[Stored records]
= = = =

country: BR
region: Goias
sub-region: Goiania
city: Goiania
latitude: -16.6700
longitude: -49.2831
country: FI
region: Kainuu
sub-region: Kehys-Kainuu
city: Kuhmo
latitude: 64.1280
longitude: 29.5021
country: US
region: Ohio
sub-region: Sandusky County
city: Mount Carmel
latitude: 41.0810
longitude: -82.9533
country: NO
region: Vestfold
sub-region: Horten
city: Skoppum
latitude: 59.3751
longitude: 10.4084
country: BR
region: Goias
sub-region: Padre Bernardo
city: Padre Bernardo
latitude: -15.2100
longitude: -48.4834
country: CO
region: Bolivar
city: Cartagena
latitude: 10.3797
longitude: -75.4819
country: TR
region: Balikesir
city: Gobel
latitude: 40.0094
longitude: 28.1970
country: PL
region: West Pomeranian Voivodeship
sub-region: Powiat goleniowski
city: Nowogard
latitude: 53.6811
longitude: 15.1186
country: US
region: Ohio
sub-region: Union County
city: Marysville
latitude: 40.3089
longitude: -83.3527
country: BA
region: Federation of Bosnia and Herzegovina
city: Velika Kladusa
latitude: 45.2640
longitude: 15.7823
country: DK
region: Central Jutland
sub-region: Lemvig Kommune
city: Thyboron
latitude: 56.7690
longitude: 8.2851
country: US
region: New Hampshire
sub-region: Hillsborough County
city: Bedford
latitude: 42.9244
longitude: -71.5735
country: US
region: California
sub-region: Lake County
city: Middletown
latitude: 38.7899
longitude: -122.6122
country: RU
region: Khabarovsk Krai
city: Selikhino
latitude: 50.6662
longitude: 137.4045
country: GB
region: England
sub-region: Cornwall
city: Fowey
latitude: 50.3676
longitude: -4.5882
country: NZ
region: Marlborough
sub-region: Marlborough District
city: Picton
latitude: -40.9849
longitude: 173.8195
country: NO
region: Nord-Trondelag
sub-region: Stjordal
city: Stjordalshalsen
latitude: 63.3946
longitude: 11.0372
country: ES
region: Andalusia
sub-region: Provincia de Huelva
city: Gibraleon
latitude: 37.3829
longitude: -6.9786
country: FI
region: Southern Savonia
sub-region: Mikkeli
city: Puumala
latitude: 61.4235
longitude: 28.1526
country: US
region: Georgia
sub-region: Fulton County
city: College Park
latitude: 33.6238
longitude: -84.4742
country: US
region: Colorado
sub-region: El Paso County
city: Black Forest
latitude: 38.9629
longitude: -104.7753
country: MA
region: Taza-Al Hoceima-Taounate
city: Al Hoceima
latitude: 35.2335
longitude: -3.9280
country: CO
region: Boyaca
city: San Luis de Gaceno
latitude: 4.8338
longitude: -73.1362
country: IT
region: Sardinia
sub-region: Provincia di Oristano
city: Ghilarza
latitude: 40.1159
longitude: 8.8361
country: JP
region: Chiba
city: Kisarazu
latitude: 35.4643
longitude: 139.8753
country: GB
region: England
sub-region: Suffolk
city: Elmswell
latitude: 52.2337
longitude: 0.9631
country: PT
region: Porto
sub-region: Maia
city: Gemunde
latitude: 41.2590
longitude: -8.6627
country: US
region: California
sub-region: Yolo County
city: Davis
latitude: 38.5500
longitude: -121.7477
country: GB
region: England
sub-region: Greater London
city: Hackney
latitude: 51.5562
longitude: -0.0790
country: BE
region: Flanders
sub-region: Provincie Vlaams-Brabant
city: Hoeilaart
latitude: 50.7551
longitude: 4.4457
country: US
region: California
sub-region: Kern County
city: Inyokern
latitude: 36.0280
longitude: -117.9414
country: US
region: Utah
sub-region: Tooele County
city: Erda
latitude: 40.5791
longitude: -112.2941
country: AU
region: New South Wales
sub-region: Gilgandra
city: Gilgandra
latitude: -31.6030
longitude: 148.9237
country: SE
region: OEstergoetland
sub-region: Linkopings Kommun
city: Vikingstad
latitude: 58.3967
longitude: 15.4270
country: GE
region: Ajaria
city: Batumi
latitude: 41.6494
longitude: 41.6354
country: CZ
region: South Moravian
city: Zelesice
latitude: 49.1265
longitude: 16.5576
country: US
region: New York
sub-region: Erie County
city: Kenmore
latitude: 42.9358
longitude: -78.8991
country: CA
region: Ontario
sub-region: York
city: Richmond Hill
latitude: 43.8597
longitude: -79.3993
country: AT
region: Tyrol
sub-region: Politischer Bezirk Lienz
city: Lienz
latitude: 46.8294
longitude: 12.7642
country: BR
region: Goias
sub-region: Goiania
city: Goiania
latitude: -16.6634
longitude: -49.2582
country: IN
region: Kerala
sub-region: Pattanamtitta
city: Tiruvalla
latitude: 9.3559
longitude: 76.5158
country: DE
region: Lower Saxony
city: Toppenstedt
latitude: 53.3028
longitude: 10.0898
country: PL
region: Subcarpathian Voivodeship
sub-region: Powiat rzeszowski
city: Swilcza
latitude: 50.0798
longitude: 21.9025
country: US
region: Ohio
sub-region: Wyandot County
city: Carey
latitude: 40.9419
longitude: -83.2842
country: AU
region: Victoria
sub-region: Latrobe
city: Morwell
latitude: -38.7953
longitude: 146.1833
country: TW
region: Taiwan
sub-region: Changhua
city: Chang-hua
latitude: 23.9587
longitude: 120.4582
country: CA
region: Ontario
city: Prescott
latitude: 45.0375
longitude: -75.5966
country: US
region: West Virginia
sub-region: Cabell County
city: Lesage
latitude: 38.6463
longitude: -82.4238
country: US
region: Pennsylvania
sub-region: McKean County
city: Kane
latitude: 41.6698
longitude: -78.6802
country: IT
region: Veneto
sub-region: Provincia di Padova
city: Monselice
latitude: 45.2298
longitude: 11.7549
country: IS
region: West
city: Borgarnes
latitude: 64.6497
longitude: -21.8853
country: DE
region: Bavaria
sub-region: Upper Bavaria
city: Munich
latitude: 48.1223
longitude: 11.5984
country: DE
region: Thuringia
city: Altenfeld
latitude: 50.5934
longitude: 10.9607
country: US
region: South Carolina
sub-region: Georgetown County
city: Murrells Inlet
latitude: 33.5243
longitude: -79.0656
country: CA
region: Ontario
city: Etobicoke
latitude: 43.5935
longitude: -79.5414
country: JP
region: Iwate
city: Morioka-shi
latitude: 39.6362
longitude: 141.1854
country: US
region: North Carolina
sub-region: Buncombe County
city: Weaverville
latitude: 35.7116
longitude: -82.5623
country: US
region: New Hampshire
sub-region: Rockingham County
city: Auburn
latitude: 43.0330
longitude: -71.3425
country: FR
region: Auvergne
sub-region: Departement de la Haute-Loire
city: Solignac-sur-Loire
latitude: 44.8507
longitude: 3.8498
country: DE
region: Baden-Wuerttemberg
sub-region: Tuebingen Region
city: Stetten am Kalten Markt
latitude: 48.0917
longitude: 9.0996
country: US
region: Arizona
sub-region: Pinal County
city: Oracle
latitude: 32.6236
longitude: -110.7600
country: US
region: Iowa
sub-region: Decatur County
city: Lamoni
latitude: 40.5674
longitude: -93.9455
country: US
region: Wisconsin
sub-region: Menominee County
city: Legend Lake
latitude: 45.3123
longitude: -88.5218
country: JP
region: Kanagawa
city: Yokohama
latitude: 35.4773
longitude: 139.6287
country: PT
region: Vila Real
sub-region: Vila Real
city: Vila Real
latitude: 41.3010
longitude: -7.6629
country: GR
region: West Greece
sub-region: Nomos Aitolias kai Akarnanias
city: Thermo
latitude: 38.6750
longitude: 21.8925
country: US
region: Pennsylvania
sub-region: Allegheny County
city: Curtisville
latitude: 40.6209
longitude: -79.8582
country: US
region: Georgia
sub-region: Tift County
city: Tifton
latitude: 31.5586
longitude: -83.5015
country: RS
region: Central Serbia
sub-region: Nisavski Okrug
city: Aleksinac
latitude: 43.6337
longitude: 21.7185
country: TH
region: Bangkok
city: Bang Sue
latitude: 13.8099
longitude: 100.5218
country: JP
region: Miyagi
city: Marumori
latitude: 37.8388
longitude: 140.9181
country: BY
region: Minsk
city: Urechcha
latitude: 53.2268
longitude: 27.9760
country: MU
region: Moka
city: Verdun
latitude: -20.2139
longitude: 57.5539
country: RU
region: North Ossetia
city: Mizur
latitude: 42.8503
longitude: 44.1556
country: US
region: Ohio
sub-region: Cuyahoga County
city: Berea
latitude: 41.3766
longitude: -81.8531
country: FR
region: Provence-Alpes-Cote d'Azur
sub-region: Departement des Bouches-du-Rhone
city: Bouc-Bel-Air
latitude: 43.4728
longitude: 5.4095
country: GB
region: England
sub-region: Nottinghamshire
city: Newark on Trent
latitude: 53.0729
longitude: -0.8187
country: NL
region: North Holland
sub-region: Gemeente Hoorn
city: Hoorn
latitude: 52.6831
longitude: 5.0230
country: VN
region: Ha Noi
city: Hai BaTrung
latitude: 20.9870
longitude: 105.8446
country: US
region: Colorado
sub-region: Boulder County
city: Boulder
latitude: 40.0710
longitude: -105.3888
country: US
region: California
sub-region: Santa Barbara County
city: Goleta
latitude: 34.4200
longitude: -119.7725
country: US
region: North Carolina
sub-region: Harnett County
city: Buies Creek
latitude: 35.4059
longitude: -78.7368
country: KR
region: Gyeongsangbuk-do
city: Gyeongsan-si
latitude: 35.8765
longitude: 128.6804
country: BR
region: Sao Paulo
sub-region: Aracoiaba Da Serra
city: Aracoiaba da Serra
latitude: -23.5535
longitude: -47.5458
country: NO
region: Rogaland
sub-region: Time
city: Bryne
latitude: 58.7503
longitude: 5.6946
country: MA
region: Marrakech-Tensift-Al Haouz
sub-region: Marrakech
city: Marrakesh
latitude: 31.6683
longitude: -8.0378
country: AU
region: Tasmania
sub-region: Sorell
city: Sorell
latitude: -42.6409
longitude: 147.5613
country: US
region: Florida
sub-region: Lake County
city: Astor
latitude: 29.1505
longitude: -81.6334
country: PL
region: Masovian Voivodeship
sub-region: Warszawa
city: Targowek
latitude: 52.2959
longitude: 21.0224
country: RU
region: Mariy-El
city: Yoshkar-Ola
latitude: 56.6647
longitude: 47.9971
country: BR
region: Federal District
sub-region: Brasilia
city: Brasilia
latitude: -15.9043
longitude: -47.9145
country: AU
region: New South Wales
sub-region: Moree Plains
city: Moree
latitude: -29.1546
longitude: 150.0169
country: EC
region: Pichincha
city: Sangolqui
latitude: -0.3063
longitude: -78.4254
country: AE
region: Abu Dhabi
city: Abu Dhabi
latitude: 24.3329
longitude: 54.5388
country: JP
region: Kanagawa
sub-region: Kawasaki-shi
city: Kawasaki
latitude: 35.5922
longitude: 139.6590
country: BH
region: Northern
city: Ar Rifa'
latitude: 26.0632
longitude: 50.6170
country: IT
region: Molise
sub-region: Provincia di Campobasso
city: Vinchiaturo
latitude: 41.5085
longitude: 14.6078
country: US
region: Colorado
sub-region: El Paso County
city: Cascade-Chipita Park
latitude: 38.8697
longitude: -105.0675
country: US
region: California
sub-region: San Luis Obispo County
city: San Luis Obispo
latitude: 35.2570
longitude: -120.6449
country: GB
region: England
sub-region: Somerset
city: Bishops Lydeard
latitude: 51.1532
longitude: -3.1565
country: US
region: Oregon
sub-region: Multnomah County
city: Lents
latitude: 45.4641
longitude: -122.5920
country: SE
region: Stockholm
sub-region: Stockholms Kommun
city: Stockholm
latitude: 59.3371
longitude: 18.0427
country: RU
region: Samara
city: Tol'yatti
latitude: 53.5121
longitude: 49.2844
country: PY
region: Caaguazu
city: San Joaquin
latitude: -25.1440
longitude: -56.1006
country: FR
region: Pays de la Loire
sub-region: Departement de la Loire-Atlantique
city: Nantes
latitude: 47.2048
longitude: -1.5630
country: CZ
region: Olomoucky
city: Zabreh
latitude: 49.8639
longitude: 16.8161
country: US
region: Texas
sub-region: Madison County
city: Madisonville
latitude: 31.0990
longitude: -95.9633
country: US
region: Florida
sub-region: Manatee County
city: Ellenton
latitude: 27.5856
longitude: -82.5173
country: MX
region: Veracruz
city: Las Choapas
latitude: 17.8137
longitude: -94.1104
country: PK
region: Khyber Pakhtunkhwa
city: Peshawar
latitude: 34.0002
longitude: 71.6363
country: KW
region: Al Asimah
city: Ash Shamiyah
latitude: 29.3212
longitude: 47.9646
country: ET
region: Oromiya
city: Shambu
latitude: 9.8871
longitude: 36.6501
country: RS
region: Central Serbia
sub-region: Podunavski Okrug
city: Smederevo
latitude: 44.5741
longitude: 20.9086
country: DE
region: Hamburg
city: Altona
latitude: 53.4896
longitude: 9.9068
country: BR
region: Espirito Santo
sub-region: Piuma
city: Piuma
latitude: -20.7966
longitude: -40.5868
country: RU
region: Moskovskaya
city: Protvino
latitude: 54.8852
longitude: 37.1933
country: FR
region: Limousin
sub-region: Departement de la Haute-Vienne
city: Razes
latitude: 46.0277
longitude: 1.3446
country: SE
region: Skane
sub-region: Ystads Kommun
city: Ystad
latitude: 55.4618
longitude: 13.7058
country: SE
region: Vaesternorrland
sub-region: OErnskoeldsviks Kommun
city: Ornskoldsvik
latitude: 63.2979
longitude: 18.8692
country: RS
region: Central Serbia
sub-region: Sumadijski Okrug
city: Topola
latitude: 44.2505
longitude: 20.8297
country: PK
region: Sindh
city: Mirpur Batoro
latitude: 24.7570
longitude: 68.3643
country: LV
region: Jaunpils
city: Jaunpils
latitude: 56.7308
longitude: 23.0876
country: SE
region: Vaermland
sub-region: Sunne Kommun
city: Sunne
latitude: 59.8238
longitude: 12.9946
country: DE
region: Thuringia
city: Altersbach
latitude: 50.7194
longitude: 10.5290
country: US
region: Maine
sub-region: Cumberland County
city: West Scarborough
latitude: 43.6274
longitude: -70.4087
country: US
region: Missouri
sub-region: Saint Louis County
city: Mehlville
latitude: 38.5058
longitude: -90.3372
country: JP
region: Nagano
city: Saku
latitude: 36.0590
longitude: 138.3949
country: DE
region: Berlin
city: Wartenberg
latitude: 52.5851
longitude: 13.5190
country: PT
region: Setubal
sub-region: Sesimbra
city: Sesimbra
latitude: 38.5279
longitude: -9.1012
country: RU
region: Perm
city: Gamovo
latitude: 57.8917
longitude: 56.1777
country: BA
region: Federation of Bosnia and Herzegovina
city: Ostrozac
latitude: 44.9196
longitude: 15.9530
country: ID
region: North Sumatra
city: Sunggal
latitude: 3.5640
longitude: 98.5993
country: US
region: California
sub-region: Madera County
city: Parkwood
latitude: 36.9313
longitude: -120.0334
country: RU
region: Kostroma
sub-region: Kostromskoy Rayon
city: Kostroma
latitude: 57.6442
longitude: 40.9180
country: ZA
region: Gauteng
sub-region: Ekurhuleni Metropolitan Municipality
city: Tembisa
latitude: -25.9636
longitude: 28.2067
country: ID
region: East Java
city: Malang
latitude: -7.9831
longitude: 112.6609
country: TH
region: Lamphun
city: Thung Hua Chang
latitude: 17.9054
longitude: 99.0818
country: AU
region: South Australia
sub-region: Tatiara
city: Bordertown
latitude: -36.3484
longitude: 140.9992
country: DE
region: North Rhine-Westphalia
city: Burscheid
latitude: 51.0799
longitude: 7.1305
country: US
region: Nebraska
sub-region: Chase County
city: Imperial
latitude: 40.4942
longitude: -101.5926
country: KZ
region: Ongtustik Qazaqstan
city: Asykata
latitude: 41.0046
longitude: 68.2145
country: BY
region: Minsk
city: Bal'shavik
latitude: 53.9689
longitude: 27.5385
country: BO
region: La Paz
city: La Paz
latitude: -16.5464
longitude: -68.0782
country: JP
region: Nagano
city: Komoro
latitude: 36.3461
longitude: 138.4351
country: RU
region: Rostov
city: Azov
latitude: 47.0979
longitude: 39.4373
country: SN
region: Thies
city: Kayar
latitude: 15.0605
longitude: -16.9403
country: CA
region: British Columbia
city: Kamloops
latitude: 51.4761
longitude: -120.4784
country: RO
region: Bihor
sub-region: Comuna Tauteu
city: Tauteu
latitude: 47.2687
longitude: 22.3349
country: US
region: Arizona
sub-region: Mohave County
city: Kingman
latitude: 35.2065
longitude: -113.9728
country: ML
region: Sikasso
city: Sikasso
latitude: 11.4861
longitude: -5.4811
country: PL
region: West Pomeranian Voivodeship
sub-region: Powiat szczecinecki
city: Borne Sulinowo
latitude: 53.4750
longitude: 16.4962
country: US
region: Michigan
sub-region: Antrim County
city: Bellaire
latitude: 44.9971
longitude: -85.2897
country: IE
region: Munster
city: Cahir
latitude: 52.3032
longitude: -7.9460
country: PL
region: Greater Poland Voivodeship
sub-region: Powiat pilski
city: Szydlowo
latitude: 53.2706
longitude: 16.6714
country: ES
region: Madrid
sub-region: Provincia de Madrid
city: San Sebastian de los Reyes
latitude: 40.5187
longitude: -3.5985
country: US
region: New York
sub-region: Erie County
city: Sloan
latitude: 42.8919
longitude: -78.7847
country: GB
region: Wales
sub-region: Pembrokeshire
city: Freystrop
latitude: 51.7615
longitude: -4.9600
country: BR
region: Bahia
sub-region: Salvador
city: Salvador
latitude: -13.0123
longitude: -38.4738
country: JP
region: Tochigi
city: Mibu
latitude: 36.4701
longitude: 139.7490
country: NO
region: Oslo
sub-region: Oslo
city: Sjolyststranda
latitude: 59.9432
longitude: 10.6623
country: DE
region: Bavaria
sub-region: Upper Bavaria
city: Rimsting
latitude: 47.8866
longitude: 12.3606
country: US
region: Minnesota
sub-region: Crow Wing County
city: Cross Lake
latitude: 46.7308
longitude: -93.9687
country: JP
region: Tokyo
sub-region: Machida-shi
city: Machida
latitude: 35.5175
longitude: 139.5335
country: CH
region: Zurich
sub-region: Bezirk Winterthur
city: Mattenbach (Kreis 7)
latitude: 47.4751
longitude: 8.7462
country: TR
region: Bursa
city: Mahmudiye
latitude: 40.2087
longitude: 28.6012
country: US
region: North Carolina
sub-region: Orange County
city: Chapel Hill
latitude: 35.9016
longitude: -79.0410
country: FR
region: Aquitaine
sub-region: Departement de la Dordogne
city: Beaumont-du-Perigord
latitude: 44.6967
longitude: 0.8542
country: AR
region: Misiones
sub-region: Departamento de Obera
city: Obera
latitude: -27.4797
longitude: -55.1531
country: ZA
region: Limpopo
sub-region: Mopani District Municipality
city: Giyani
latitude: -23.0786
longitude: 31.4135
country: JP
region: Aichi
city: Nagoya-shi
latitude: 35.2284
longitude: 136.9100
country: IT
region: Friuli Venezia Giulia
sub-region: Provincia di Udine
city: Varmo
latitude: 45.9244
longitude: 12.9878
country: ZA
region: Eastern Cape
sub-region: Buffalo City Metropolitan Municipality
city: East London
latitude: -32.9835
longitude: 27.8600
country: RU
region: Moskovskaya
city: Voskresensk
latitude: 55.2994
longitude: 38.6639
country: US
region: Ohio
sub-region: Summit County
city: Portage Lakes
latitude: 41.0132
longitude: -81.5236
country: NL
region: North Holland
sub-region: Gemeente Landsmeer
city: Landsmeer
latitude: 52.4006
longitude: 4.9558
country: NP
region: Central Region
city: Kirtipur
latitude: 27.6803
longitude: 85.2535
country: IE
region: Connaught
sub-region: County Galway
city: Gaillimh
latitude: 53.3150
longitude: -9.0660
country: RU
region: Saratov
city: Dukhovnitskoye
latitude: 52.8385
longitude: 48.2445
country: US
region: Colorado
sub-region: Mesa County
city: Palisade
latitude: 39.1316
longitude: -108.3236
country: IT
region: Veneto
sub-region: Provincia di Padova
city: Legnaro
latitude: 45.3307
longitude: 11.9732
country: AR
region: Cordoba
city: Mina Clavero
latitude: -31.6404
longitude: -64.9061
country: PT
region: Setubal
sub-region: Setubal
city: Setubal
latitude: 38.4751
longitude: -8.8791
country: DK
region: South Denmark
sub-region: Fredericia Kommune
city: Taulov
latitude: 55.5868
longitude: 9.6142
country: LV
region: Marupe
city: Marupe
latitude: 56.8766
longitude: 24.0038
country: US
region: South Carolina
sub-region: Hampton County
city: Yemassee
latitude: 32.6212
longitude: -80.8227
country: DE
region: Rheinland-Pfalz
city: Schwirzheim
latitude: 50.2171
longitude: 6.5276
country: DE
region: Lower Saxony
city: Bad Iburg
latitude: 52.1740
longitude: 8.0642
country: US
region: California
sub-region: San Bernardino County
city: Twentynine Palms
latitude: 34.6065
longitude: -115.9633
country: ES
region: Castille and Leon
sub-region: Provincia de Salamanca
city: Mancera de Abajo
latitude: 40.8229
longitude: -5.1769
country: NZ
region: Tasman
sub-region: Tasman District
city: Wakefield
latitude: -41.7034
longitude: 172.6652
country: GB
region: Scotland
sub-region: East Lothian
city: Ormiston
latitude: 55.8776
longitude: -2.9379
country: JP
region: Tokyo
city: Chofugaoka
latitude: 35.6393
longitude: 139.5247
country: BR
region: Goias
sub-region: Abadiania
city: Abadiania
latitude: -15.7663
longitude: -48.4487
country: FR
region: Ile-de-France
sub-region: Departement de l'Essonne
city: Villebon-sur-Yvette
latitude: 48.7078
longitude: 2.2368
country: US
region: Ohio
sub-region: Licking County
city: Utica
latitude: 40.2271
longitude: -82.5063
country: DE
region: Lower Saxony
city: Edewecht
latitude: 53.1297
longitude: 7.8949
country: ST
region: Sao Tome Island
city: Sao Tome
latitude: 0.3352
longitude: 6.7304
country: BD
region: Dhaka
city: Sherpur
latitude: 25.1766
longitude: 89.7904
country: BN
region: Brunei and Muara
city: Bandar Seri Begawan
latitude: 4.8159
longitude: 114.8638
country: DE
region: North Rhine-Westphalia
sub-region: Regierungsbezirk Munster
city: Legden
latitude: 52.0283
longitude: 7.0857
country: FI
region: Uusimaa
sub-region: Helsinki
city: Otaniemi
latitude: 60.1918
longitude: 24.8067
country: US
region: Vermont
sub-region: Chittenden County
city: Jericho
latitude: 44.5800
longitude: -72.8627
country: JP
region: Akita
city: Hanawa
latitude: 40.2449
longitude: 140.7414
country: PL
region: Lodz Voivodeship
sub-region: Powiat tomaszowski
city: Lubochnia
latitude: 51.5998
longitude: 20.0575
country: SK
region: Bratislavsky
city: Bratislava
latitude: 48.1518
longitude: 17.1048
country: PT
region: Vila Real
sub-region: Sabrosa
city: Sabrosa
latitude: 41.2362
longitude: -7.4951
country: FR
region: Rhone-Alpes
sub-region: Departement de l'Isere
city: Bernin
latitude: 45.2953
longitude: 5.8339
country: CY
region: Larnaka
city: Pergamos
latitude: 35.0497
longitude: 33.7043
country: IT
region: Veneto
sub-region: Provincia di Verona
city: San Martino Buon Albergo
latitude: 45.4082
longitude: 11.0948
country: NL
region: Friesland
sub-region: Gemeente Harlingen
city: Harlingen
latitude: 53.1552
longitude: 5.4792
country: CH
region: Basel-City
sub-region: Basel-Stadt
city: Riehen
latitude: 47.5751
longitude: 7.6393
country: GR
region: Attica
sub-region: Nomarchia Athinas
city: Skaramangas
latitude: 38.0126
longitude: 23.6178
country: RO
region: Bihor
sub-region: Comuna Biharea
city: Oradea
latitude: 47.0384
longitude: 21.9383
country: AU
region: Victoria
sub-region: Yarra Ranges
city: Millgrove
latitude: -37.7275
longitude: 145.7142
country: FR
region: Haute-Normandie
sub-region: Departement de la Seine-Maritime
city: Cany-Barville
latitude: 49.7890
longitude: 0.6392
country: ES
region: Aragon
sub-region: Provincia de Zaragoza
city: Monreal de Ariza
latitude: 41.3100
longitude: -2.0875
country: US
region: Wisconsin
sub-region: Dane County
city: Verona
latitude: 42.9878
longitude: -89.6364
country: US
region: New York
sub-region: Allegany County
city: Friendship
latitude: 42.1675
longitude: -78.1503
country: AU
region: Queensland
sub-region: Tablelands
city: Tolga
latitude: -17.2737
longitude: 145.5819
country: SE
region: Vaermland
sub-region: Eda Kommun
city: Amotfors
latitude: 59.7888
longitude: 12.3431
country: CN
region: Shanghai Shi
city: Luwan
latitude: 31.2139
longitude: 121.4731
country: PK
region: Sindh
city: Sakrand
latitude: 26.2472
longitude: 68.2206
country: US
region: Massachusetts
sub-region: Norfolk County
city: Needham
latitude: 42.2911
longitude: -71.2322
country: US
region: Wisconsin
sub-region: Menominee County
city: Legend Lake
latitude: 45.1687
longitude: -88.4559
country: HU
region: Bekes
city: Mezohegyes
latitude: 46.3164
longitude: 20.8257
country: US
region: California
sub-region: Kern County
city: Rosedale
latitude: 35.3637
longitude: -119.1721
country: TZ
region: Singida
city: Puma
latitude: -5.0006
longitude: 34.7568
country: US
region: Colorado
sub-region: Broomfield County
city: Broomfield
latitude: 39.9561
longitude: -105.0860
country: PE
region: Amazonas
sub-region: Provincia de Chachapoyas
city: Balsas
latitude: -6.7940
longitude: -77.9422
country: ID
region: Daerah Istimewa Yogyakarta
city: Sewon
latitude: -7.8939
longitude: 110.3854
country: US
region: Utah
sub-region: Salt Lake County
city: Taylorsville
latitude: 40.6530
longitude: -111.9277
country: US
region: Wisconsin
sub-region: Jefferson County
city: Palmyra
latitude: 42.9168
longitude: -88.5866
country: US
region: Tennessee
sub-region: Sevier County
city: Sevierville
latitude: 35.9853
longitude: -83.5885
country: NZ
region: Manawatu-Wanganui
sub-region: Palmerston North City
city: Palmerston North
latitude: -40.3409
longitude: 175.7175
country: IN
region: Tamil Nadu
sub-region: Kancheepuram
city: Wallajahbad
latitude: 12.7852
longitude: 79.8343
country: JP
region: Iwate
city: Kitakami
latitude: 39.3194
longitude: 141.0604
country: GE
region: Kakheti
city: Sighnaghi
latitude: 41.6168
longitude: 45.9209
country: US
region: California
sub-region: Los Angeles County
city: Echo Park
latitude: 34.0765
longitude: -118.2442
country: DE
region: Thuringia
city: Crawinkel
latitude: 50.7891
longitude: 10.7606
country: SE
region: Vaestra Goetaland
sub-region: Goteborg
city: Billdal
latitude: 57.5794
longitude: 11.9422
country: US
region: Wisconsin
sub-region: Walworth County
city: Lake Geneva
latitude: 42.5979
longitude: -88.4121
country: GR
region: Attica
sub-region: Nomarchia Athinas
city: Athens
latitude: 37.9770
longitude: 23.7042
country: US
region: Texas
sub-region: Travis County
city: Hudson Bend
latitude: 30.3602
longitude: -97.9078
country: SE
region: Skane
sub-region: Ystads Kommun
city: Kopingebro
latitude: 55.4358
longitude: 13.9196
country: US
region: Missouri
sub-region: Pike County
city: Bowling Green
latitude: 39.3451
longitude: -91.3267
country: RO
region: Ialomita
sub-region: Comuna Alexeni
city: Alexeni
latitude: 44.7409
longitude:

= = = =

-- PROBLEM TO SOLVE --
Please reproduce, word for word, the part of the records that opens with the line containing "region: West Greece" and closes with the line containing "latitude: 35.8765", including both of those lines.

-- EXPECTED ANSWER --
region: West Greece
sub-region: Nomos Aitolias kai Akarnanias
city: Thermo
latitude: 38.6750
longitude: 21.8925
country: US
region: Pennsylvania
sub-region: Allegheny County
city: Curtisville
latitude: 40.6209
longitude: -79.8582
country: US
region: Georgia
sub-region: Tift County
city: Tifton
latitude: 31.5586
longitude: -83.5015
country: RS
region: Central Serbia
sub-region: Nisavski Okrug
city: Aleksinac
latitude: 43.6337
longitude: 21.7185
country: TH
region: Bangkok
city: Bang Sue
latitude: 13.8099
longitude: 100.5218
country: JP
region: Miyagi
city: Marumori
latitude: 37.8388
longitude: 140.9181
country: BY
region: Minsk
city: Urechcha
latitude: 53.2268
longitude: 27.9760
country: MU
region: Moka
city: Verdun
latitude: -20.2139
longitude: 57.5539
country: RU
region: North Ossetia
city: Mizur
latitude: 42.8503
longitude: 44.1556
country: US
region: Ohio
sub-region: Cuyahoga County
city: Berea
latitude: 41.3766
longitude: -81.8531
country: FR
region: Provence-Alpes-Cote d'Azur
sub-region: Departement des Bouches-du-Rhone
city: Bouc-Bel-Air
latitude: 43.4728
longitude: 5.4095
country: GB
region: England
sub-region: Nottinghamshire
city: Newark on Trent
latitude: 53.0729
longitude: -0.8187
country: NL
region: North Holland
sub-region: Gemeente Hoorn
city: Hoorn
latitude: 52.6831
longitude: 5.0230
country: VN
region: Ha Noi
city: Hai BaTrung
latitude: 20.9870
longitude: 105.8446
country: US
region: Colorado
sub-region: Boulder County
city: Boulder
latitude: 40.0710
longitude: -105.3888
country: US
region: California
sub-region: Santa Barbara County
city: Goleta
latitude: 34.4200
longitude: -119.7725
country: US
region: North Carolina
sub-region: Harnett County
city: Buies Creek
latitude: 35.4059
longitude: -78.7368
country: KR
region: Gyeongsangbuk-do
city: Gyeongsan-si
latitude: 35.8765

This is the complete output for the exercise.